▶ Task instructions
Reproduce every line of the records below, keeping each one unchanged and in its original order.

──────── Exercise inputs

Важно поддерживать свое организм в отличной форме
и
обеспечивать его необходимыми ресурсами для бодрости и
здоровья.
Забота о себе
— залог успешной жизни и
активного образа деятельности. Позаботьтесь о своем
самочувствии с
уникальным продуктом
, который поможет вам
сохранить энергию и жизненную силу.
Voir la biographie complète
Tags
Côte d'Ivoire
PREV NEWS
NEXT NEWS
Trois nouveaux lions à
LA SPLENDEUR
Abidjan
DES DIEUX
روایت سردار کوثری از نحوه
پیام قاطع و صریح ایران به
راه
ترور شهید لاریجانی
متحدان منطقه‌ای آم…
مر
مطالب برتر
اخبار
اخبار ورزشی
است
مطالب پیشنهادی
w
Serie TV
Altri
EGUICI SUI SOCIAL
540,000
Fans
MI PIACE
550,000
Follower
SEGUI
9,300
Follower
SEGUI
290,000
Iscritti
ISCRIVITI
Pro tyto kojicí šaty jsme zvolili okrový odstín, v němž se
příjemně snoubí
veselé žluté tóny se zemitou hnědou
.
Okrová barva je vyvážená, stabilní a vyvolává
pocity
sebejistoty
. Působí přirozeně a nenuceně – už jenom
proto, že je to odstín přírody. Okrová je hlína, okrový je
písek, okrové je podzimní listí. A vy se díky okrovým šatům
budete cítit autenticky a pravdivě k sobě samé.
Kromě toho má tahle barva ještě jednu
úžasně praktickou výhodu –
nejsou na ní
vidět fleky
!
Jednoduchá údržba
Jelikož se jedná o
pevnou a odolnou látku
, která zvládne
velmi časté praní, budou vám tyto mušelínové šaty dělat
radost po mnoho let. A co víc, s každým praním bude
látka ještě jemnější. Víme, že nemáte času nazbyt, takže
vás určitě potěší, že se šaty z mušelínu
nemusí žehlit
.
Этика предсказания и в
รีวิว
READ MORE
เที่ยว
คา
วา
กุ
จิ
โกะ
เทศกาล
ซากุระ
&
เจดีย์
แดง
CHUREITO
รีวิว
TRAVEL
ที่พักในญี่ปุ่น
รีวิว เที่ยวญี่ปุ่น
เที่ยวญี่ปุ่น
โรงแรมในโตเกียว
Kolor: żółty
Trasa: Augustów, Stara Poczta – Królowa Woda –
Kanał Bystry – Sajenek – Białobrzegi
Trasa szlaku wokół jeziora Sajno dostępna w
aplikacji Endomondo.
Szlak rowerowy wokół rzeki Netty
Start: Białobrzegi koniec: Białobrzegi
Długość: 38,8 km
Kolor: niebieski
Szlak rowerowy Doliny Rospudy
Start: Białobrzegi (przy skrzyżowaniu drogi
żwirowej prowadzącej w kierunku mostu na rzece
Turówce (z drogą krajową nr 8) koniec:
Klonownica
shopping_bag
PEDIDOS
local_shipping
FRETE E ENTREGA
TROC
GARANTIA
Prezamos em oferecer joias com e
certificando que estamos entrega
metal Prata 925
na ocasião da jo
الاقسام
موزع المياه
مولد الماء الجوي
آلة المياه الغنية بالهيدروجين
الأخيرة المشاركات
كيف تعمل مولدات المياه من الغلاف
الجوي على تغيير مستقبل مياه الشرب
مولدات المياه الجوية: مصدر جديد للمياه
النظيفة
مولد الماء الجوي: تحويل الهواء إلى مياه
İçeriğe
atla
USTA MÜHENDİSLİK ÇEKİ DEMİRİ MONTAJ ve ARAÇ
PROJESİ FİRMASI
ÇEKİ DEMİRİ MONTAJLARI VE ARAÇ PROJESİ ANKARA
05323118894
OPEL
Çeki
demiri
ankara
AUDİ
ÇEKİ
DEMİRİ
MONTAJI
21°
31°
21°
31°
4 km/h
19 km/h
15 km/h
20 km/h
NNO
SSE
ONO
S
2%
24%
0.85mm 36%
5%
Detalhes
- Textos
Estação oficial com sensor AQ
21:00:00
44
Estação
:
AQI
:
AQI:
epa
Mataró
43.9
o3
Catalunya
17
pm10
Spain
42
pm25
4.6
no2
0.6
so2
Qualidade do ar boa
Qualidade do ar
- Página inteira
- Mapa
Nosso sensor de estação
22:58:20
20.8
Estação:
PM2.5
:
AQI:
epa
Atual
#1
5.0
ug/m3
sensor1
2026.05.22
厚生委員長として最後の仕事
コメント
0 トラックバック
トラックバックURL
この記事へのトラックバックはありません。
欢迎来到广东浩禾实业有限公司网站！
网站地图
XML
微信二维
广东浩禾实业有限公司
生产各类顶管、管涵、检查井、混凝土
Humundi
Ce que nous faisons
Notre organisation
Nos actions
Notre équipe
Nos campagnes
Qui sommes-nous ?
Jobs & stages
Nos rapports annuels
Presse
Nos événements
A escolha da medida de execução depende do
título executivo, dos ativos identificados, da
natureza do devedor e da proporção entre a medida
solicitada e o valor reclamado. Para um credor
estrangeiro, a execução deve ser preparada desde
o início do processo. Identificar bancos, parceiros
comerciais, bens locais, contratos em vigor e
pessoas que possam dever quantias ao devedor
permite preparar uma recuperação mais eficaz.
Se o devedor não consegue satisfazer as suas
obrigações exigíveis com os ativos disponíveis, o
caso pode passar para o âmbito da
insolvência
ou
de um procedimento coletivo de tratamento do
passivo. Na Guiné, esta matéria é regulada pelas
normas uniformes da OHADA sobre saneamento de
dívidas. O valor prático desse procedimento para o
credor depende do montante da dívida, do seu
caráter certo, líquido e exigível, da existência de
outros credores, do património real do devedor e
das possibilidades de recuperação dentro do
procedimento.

────────────────

▶ Written solution
Важно поддерживать свое организм в отличной форме
и
обеспечивать его необходимыми ресурсами для бодрости и
здоровья.
Забота о себе
— залог успешной жизни и
активного образа деятельности. Позаботьтесь о своем
самочувствии с
уникальным продуктом
, который поможет вам
сохранить энергию и жизненную силу.
Voir la biographie complète
Tags
Côte d'Ivoire
PREV NEWS
NEXT NEWS
Trois nouveaux lions à
LA SPLENDEUR
Abidjan
DES DIEUX
روایت سردار کوثری از نحوه
پیام قاطع و صریح ایران به
راه
ترور شهید لاریجانی
متحدان منطقه‌ای آم…
مر
مطالب برتر
اخبار
اخبار ورزشی
است
مطالب پیشنهادی
w
Serie TV
Altri
EGUICI SUI SOCIAL
540,000
Fans
MI PIACE
550,000
Follower
SEGUI
9,300
Follower
SEGUI
290,000
Iscritti
ISCRIVITI
Pro tyto kojicí šaty jsme zvolili okrový odstín, v němž se
příjemně snoubí
veselé žluté tóny se zemitou hnědou
.
Okrová barva je vyvážená, stabilní a vyvolává
pocity
sebejistoty
. Působí přirozeně a nenuceně – už jenom
proto, že je to odstín přírody. Okrová je hlína, okrový je
písek, okrové je podzimní listí. A vy se díky okrovým šatům
budete cítit autenticky a pravdivě k sobě samé.
Kromě toho má tahle barva ještě jednu
úžasně praktickou výhodu –
nejsou na ní
vidět fleky
!
Jednoduchá údržba
Jelikož se jedná o
pevnou a odolnou látku
, která zvládne
velmi časté praní, budou vám tyto mušelínové šaty dělat
radost po mnoho let. A co víc, s každým praním bude
látka ještě jemnější. Víme, že nemáte času nazbyt, takže
vás určitě potěší, že se šaty z mušelínu
nemusí žehlit
.
Этика предсказания и в
รีวิว
READ MORE
เที่ยว
คา
วา
กุ
จิ
โกะ
เทศกาล
ซากุระ
&
เจดีย์
แดง
CHUREITO
รีวิว
TRAVEL
ที่พักในญี่ปุ่น
รีวิว เที่ยวญี่ปุ่น
เที่ยวญี่ปุ่น
โรงแรมในโตเกียว
Kolor: żółty
Trasa: Augustów, Stara Poczta – Królowa Woda –
Kanał Bystry – Sajenek – Białobrzegi
Trasa szlaku wokół jeziora Sajno dostępna w
aplikacji Endomondo.
Szlak rowerowy wokół rzeki Netty
Start: Białobrzegi koniec: Białobrzegi
Długość: 38,8 km
Kolor: niebieski
Szlak rowerowy Doliny Rospudy
Start: Białobrzegi (przy skrzyżowaniu drogi
żwirowej prowadzącej w kierunku mostu na rzece
Turówce (z drogą krajową nr 8) koniec:
Klonownica
shopping_bag
PEDIDOS
local_shipping
FRETE E ENTREGA
TROC
GARANTIA
Prezamos em oferecer joias com e
certificando que estamos entrega
metal Prata 925
na ocasião da jo
الاقسام
موزع المياه
مولد الماء الجوي
آلة المياه الغنية بالهيدروجين
الأخيرة المشاركات
كيف تعمل مولدات المياه من الغلاف
الجوي على تغيير مستقبل مياه الشرب
مولدات المياه الجوية: مصدر جديد للمياه
النظيفة
مولد الماء الجوي: تحويل الهواء إلى مياه
İçeriğe
atla
USTA MÜHENDİSLİK ÇEKİ DEMİRİ MONTAJ ve ARAÇ
PROJESİ FİRMASI
ÇEKİ DEMİRİ MONTAJLARI VE ARAÇ PROJESİ ANKARA
05323118894
OPEL
Çeki
demiri
ankara
AUDİ
ÇEKİ
DEMİRİ
MONTAJI
21°
31°
21°
31°
4 km/h
19 km/h
15 km/h
20 km/h
NNO
SSE
ONO
S
2%
24%
0.85mm 36%
5%
Detalhes
- Textos
Estação oficial com sensor AQ
21:00:00
44
Estação
:
AQI
:
AQI:
epa
Mataró
43.9
o3
Catalunya
17
pm10
Spain
42
pm25
4.6
no2
0.6
so2
Qualidade do ar boa
Qualidade do ar
- Página inteira
- Mapa
Nosso sensor de estação
22:58:20
20.8
Estação:
PM2.5
:
AQI:
epa
Atual
#1
5.0
ug/m3
sensor1
2026.05.22
厚生委員長として最後の仕事
コメント
0 トラックバック
トラックバックURL
この記事へのトラックバックはありません。
欢迎来到广东浩禾实业有限公司网站！
网站地图
XML
微信二维
广东浩禾实业有限公司
生产各类顶管、管涵、检查井、混凝土
Humundi
Ce que nous faisons
Notre organisation
Nos actions
Notre équipe
Nos campagnes
Qui sommes-nous ?
Jobs & stages
Nos rapports annuels
Presse
Nos événements
A escolha da medida de execução depende do
título executivo, dos ativos identificados, da
natureza do devedor e da proporção entre a medida
solicitada e o valor reclamado. Para um credor
estrangeiro, a execução deve ser preparada desde
o início do processo. Identificar bancos, parceiros
comerciais, bens locais, contratos em vigor e
pessoas que possam dever quantias ao devedor
permite preparar uma recuperação mais eficaz.
Se o devedor não consegue satisfazer as suas
obrigações exigíveis com os ativos disponíveis, o
caso pode passar para o âmbito da
insolvência
ou
de um procedimento coletivo de tratamento do
passivo. Na Guiné, esta matéria é regulada pelas
normas uniformes da OHADA sobre saneamento de
dívidas. O valor prático desse procedimento para o
credor depende do montante da dívida, do seu
caráter certo, líquido e exigível, da existência de
outros credores, do património real do devedor e
das possibilidades de recuperação dentro do
procedimento.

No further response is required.